**Task set**
1. Using the review of Thompson's book on Zola, explain what the review says Thompson gains by giving each of her five chapters a different clothing theme instead of covering every clothing reference in the Rougon-Macquart series.
2. List the issues that the review of Thompson's book on Zola names as the range of topics at stake in the clothing details of Zola's novels.

**Text passage**

Haklin on Thompson (2004)

Thompson, Hannah. Naturalism Redressed: Identity and Clothing in the Novels of Émile Zola. Oxford: Legenda, 2004. Pp. 185. ISBN: 1-900755-82-3      

Hannah Thompson’s Naturalism Redressed offers a well-researched reassessment of Zola’s Naturalist project by considering the hitherto neglected place of clothing in the novels of the Rougon-Macquart series. Aside from its witty jeu de mots, Thompson’s title delivers what it implies. Naturalism Redressed succeeds in its reappraisal of Naturalism as it has been defined by not only Zola himself, but also by previous critics, and in its demonstration of the pivotal role that sartorial issues play in the deconstruction of binaries that promote an essentialist vision in Zola’s Naturalism. As Thompson shows, what may appear at first to be insignificant details regarding clothing effectively indicate that much more is at stake in dealing with a multitude of topics in Zolian novels, issues ranging from the body, to transvestitism, to the fabrics of the clothes themselves.

Written in five chapters, Naturalism Redressed addresses several issues pertaining to clothing in a broad thematic sense. Rather than providing a comprehensive study of all the references to clothing in the Rougon-Macquart series, Thompson focuses on a different theme concerning dress in each of her five chapters. In so doing, the author is able to treat issues that emerge throughout the entire series, drafting an impressive array of intertextual links and demonstrating a profound knowledge of the entire Rougon-Macquart saga.

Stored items

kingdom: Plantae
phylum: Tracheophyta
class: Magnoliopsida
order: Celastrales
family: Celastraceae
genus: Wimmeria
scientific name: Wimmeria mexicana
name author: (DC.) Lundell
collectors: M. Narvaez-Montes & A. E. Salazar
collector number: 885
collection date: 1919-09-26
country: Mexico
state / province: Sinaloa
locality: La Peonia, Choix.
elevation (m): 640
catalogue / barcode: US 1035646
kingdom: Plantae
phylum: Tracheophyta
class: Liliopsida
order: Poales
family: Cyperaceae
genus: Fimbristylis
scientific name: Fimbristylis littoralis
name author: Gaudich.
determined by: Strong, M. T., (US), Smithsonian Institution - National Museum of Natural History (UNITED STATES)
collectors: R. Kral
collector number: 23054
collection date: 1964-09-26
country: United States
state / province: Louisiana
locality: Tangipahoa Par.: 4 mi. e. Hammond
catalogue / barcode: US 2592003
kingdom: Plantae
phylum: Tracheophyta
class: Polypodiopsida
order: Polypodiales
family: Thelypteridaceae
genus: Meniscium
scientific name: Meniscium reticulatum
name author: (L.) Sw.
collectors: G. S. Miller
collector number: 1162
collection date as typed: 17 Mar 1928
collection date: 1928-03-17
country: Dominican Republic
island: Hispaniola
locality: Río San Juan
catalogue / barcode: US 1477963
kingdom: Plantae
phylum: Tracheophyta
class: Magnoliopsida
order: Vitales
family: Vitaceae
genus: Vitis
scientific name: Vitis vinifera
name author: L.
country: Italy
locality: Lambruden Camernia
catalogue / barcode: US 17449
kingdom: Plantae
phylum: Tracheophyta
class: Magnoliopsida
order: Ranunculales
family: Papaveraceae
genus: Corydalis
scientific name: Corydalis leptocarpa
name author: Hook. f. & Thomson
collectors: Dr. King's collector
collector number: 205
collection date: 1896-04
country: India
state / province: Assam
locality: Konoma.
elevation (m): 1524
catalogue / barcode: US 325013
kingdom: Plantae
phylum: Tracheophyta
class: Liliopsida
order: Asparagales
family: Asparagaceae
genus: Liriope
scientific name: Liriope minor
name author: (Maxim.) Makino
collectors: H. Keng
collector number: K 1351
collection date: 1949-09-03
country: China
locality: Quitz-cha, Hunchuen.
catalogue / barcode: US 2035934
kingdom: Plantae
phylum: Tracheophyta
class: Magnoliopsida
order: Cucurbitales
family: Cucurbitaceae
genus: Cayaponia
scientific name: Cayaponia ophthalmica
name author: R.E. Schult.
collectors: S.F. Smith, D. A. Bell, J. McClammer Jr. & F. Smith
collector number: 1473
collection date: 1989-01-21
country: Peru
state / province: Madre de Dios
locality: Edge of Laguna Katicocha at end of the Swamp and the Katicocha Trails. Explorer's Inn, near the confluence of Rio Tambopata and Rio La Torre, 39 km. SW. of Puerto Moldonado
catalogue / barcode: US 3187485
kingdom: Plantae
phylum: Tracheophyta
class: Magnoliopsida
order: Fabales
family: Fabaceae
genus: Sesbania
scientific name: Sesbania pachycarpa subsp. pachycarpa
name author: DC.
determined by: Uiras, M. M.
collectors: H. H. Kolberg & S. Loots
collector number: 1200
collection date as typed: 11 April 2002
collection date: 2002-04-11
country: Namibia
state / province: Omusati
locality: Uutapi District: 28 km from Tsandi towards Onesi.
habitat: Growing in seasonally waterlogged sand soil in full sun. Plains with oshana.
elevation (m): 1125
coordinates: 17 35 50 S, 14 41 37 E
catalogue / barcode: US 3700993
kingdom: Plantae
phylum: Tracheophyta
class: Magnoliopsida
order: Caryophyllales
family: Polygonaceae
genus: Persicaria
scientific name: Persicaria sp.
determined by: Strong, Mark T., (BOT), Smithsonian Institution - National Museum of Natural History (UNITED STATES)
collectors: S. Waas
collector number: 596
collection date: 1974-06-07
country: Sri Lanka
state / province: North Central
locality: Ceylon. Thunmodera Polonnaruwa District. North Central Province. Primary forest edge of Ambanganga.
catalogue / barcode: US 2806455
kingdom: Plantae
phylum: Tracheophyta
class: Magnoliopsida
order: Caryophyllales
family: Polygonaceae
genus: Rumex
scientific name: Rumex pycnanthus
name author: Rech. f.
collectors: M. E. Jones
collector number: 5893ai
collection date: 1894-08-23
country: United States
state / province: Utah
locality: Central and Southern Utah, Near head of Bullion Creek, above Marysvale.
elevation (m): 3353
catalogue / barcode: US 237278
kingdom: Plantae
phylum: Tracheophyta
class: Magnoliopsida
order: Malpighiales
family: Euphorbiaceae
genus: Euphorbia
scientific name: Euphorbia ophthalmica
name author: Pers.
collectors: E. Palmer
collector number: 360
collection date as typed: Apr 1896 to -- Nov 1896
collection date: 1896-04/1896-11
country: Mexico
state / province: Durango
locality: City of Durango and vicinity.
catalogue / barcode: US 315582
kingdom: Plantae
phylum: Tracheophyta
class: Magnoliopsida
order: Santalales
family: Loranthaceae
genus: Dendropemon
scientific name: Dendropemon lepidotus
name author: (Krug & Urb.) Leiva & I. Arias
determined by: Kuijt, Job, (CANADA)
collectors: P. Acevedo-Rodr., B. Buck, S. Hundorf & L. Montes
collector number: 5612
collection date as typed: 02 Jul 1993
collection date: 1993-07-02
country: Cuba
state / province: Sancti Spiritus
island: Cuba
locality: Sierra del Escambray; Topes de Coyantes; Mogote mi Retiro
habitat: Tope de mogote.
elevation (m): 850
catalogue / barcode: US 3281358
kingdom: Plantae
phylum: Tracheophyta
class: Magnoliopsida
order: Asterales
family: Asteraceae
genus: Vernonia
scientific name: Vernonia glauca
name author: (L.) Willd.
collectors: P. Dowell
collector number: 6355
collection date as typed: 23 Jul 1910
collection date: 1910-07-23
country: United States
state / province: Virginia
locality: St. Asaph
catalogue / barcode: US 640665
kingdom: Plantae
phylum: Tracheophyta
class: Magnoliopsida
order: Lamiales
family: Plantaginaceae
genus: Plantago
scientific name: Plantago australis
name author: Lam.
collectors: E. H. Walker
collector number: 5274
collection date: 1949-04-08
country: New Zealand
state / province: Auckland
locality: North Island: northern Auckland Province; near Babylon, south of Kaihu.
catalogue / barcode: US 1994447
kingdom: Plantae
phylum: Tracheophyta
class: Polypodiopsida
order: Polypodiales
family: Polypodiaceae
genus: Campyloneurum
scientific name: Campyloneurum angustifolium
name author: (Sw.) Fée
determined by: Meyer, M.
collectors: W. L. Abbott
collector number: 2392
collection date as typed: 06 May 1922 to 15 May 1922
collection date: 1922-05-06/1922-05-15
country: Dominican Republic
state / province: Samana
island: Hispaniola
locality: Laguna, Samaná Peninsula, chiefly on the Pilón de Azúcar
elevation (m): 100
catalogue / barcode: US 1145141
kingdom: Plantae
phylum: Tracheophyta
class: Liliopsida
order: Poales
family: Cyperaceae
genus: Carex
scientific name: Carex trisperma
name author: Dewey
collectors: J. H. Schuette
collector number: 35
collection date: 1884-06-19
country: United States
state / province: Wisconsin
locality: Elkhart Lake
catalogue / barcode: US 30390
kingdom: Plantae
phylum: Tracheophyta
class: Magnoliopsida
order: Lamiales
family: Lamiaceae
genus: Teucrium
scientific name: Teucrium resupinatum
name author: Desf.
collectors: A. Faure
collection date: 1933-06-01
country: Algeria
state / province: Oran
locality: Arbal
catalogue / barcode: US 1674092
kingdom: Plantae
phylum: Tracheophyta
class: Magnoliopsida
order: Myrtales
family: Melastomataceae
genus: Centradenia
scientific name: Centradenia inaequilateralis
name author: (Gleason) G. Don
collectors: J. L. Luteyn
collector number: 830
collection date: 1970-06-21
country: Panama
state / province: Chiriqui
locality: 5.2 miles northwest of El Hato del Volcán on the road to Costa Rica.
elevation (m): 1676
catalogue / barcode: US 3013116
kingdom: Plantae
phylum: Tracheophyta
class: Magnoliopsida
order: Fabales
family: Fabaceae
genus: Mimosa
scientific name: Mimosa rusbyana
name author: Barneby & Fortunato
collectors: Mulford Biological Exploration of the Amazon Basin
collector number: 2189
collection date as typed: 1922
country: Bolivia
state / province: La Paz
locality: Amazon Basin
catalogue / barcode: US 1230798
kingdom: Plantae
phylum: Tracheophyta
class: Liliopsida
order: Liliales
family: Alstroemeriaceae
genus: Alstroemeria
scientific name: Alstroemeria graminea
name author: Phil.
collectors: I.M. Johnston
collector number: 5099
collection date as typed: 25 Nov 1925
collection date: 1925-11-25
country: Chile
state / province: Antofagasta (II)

**Solutions**
1. Taking one dress-related theme per chapter lets Thompson treat issues that emerge across the entire Rougon-Macquart series. She can draw many intertextual links and show a deep knowledge of the whole saga.

2.
- the body
- transvestitism
- the fabrics of the clothes themselves